Page text:
Today a monk and I began making 28 Buddha statues.
Each time they begin again, teaching and re-introducing the teachings for new generations to carry on.
The Buddha we all identify with now was born nearly 2600 years ago and the next Buddha, number 29, will come again when the Dharma people know and practice today is once again lost.
We’re making these 28 Buddha’s in honor of the ancient tradition and to practice this craft so that we can share additional sculptures with other people… a way for my noble monk friend to earn a small living.
It’s hard to say what the Buddha really even looked like- perhaps you don’t even believe that Buddha was an actual person.
I personally think, who cares.
The image and the purpose of it, I believe, is just to remind us of a core set of principals and navigational tools to bring happiness to our lives.
To me, It’s art—and a visual reminder, a tool—that’s all.
As we pored the plaster into the mold, we didn’t know what to expect. I sculpt with clay but this plaster and mold was new to me, the process totally unfamiliar.
In less than an hour, we were removing the mold to reveal the most beautiful sculpture—it wasn’t dry, nor was it close to perfect, but I was so moved by how beautiful it was.
The monks chanted as we made it and I put some Bodhi leaves that I had collected from the base of the original Bodhi tree while I was in Sri Lanka into the plaster before it dried.
We cleaned it up some, sanding and scraping and perfecting… commenting on the imperfections and how we’ll improve on the next and next…
When it was ready to dry, we placed it on the counter and turned off the timer.. I’d timed how long it took us so we would know what kind of project we were in for to complete 28.

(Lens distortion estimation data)

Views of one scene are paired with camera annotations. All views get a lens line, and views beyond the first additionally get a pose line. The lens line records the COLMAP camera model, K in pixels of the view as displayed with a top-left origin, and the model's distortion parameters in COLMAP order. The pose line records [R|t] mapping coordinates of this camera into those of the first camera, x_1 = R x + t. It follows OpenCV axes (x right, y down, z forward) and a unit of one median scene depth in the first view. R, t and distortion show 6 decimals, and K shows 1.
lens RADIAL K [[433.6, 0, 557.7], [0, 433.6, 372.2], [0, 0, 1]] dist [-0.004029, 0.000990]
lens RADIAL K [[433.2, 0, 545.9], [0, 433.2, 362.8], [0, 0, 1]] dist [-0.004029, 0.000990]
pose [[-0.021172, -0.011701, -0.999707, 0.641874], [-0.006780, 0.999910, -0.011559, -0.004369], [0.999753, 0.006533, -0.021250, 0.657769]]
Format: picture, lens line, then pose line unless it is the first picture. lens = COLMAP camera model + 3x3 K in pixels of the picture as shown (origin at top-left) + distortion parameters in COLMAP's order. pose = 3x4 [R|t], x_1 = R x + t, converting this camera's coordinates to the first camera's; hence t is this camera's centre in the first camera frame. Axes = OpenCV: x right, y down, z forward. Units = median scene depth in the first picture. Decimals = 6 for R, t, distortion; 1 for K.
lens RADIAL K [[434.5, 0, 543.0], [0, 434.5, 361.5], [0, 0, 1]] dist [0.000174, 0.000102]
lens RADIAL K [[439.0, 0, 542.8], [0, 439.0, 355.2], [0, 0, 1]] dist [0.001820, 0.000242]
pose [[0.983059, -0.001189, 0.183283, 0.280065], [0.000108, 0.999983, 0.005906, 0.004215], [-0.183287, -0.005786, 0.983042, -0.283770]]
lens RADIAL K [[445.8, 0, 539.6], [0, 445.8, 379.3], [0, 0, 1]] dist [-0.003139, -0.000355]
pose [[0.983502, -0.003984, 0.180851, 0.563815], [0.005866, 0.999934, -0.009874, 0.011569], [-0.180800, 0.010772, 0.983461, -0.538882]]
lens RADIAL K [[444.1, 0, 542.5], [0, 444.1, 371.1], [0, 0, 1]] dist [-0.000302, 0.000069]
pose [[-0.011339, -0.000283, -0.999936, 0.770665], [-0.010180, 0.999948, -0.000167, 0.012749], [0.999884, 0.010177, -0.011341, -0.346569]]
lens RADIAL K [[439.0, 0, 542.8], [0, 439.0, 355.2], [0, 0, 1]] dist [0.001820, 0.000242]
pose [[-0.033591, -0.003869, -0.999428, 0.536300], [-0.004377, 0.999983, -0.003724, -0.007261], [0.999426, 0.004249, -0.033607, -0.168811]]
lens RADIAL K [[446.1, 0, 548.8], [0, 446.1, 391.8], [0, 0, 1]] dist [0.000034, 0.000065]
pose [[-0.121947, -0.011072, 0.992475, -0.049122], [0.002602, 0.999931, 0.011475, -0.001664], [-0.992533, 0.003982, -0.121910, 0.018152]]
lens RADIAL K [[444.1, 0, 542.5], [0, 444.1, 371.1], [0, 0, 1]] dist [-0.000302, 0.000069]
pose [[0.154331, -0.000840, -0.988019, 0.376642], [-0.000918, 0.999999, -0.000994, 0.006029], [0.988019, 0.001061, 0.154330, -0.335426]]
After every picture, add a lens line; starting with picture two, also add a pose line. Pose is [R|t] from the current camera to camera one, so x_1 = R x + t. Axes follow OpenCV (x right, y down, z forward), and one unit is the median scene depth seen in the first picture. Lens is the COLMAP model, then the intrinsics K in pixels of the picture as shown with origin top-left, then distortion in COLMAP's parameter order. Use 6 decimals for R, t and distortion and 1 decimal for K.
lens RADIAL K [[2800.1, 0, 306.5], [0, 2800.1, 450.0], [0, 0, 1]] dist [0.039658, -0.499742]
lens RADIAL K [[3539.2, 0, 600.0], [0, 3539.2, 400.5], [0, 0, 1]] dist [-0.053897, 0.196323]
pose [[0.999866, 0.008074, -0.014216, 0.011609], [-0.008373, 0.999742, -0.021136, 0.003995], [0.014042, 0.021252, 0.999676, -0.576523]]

Exercise objective: In the post about making Buddha statues, where were the Bodhi leaves put into the plaster collected?

Solution below: They were collected from the base of the original Bodhi tree in Sri Lanka.